Why don't we stop and encourage one another? As mothers, we think we know best. And we do. For our own children. But just because what I think is best for my children does not mean that's what is best for your children. It takes all kinds of people to fill this world, and that is a good thing. But let us love our God, and love our neighbor.

It gave me a glimpse of some of the things the girls will experience in their life, especially when they start school. I was there and have been on the receiving end and the giving end. One of my biggest regrets of high school is how rude I was by thinking I was too good for other people - how dare I?! But I did. But people also judged me because of where I lived, what I wore, and because I was one of the "rich" kids. Neither one of us was right. But I do not remember it starting at such a young age. My children aren't even 2 and 4 yet. And here is the world trying to teach them lessons! I can not shield and protect my children from everything, I'd be lying if I said I didn't want to, but I know at some point they will start school and things like this will happen.
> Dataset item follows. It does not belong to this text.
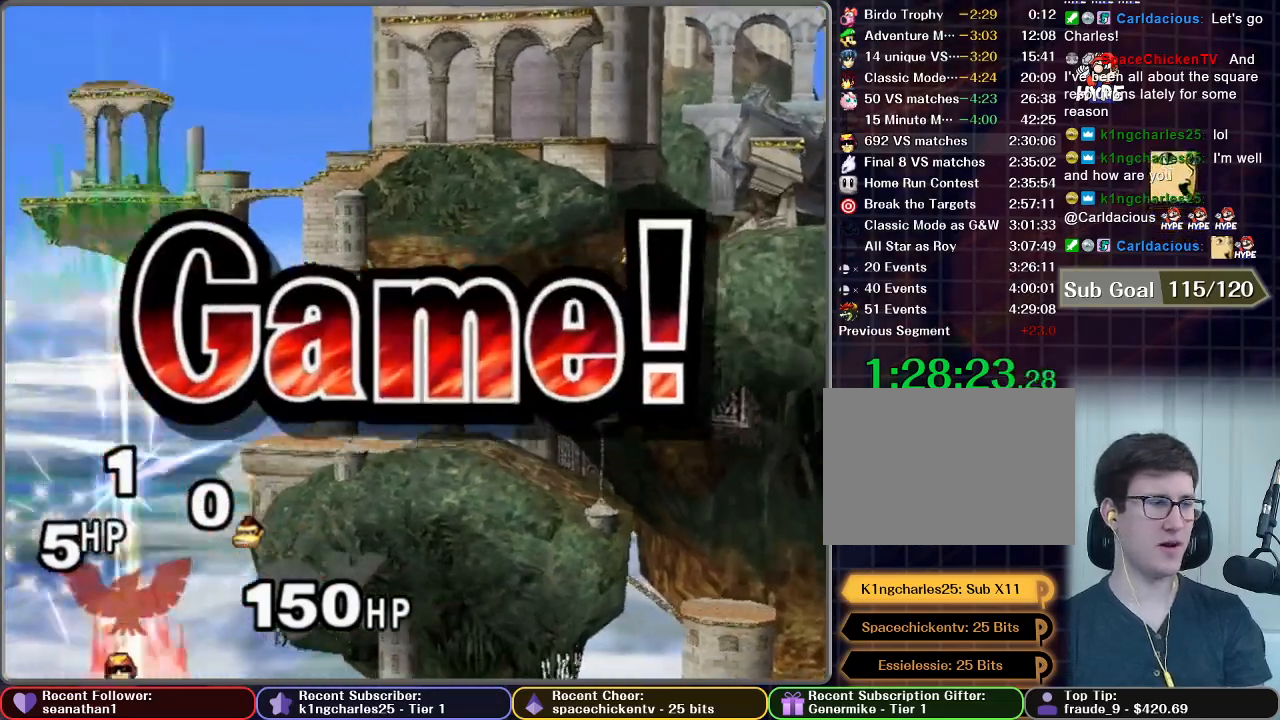
{"buttons": [], "left_stick": "center", "right_stick": "center", "button_events": []}
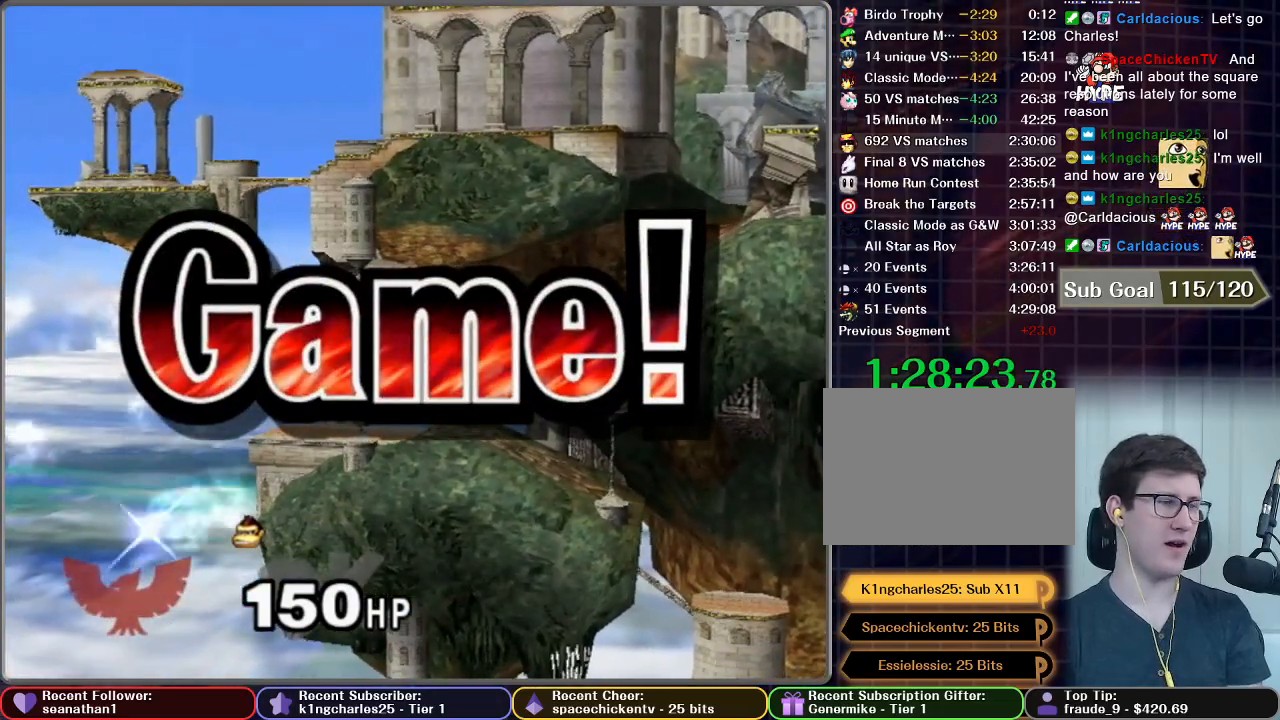
{"buttons": ["START"], "left_stick": "center", "right_stick": "center", "button_events": [[251, "START", "down"], [367, "START", "up"], [451, "START", "down"]]}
But I plan to be there for them in all situations: to guide them and teach them to do what is right. To use their faith in God in all situations! I hope and pray they keep their childlike innocence of loving everyone. But I also fear them being hurt by other people being mean to them.

Oh this world can be so cruel. No one warned me that being a mom was going to be so tough. We hurt when they hurt; we cheer when they cheer!

 

 

 

1 comment:

  1. Wow! Thanks for posting this. I've had similiar thoughts to these recently. You are so right when you say "We hurt when they hurt; we cheer when they cheer." My daughter's hurt breaks my heart into a thousand pieces. But her joy? Her joy sends me over the moon!!! :D Praying for you!